▶ **INFORMATION GIVEN**
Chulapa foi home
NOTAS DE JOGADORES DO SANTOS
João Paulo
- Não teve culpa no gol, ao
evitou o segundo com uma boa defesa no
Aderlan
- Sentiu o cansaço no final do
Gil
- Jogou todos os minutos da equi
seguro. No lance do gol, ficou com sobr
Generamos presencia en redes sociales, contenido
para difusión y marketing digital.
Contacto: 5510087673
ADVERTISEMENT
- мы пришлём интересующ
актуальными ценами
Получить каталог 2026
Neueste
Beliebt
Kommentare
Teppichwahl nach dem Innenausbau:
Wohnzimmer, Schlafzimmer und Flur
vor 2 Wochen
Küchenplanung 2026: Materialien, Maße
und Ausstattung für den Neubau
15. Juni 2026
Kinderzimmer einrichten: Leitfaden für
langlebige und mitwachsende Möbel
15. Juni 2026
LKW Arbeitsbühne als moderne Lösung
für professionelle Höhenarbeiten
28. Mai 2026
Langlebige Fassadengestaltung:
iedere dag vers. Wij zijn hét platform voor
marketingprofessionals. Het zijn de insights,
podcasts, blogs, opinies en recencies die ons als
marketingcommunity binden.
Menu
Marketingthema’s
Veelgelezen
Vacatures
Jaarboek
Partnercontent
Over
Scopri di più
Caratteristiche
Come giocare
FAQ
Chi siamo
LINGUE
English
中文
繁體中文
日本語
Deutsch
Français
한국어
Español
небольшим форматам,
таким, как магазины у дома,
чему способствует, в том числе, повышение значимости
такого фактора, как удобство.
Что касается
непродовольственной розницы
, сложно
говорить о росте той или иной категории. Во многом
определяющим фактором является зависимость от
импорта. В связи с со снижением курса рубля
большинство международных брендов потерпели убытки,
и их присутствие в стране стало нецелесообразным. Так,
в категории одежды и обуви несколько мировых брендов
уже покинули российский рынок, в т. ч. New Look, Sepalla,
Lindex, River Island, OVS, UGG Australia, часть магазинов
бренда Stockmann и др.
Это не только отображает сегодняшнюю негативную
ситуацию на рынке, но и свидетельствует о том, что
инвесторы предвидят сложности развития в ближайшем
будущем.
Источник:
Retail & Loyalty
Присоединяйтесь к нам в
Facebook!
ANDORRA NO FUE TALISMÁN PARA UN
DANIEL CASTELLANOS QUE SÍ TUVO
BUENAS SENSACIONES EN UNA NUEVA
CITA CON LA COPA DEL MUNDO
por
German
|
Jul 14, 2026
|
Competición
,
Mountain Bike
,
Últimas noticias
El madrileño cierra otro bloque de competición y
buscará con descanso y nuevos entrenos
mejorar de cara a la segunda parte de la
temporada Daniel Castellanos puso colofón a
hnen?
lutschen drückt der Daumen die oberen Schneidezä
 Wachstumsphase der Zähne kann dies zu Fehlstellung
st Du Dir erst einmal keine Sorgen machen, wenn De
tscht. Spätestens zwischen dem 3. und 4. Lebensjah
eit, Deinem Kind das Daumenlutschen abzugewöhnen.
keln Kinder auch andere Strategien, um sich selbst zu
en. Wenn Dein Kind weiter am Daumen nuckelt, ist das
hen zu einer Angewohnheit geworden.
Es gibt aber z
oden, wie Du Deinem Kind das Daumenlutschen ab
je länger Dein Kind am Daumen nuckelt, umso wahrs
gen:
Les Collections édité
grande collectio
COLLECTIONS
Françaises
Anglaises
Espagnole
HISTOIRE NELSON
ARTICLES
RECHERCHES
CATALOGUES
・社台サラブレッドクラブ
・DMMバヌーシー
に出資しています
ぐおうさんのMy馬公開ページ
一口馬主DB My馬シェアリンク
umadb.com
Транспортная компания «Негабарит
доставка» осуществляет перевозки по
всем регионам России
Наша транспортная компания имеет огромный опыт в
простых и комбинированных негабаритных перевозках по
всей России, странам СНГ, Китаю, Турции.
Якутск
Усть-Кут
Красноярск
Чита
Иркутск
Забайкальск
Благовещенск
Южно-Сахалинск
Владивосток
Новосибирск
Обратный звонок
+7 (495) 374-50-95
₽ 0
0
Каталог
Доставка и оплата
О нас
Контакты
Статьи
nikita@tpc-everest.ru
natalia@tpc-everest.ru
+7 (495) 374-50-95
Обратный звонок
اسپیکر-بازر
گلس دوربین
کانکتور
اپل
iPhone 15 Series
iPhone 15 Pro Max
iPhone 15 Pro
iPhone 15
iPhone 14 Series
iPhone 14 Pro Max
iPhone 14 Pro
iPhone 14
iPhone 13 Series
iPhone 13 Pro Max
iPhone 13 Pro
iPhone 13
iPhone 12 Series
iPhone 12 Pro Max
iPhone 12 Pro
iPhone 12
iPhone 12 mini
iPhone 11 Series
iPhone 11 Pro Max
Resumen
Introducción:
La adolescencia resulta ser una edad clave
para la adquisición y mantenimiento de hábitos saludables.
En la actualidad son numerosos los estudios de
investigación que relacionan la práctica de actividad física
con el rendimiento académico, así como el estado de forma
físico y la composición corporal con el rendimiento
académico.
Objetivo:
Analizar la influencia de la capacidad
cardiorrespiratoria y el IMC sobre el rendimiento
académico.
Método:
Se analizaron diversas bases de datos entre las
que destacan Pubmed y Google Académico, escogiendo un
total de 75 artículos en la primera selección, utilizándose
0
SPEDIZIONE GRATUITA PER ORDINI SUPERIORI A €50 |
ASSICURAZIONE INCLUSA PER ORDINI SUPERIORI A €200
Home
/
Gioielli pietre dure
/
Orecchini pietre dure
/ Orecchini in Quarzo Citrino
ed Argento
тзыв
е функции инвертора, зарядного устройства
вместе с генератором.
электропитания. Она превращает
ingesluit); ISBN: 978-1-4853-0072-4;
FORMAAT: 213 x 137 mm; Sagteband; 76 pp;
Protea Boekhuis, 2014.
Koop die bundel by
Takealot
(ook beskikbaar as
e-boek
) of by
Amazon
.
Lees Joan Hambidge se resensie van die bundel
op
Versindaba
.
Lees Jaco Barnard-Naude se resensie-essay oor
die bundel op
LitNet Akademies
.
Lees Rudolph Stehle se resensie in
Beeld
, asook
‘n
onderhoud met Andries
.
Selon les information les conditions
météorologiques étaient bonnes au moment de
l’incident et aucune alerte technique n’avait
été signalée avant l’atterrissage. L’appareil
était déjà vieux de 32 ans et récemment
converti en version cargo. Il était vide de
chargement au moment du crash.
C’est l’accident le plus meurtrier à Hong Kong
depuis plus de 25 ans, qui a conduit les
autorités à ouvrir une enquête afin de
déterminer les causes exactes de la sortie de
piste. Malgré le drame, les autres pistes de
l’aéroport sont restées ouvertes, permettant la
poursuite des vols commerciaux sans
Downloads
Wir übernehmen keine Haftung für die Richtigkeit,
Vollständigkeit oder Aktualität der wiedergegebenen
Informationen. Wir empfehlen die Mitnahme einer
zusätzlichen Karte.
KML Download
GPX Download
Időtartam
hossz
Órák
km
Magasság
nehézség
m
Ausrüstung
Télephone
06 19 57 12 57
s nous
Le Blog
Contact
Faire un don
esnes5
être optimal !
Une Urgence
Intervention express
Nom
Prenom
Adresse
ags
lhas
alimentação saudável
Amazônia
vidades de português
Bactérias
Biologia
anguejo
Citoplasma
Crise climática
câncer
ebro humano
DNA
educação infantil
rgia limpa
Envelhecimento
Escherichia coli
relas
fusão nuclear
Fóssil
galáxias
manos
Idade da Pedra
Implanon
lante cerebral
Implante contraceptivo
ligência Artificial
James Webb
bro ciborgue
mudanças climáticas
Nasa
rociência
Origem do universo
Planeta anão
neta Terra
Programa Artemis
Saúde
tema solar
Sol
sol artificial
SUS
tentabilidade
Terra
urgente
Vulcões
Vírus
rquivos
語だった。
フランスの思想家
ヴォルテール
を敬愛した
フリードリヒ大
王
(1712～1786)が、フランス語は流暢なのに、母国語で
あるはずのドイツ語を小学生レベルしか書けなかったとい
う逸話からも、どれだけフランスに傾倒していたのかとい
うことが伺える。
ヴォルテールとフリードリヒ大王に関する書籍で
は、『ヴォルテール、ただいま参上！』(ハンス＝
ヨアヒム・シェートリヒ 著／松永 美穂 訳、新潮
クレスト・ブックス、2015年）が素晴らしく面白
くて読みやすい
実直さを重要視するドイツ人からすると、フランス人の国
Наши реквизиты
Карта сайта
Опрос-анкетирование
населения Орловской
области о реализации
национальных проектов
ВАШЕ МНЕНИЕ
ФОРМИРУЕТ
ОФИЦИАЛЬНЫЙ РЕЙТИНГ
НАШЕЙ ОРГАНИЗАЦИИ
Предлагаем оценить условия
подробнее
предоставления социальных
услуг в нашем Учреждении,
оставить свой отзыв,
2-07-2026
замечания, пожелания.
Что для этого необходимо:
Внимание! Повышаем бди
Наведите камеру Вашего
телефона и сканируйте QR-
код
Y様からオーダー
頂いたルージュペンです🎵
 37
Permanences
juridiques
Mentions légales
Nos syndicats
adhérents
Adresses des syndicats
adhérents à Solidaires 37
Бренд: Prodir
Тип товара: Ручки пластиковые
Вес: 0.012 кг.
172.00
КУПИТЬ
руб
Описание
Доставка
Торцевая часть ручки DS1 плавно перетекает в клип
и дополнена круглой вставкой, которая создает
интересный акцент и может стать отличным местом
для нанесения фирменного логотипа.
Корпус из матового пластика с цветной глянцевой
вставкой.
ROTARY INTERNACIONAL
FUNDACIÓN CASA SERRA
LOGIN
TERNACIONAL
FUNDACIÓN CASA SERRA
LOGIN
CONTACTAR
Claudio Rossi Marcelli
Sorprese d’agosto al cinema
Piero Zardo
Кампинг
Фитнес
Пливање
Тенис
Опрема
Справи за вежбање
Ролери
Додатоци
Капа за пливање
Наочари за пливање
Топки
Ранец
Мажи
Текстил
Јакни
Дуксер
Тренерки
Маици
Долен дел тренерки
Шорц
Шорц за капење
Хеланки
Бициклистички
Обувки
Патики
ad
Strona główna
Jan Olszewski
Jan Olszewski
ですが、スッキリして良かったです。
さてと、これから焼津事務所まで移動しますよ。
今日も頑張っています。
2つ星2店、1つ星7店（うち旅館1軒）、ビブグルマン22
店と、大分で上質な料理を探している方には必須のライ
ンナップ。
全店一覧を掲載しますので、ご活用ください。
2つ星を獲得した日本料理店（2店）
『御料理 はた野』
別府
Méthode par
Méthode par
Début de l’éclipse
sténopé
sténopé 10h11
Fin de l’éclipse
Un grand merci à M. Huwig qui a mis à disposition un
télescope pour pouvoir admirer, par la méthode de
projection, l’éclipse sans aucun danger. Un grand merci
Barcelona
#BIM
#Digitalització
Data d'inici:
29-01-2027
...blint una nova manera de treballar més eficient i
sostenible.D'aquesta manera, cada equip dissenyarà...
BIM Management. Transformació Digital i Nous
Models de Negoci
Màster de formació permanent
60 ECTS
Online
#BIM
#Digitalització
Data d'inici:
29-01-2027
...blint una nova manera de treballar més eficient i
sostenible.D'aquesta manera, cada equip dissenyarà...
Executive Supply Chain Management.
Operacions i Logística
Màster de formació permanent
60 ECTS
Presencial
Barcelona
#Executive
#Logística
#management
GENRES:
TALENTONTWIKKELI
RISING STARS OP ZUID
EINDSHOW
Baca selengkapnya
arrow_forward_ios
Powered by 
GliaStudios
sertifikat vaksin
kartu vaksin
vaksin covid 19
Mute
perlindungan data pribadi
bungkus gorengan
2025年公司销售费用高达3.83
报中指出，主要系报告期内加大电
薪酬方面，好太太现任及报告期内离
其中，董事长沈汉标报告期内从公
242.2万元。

▶ **TO-DO ITEM**
Copy all lines from the listing that contain "Deinem".

▶ **ANSWER BOX**
eit, Deinem Kind das Daumenlutschen abzugewöhnen.
oden, wie Du Deinem Kind das Daumenlutschen ab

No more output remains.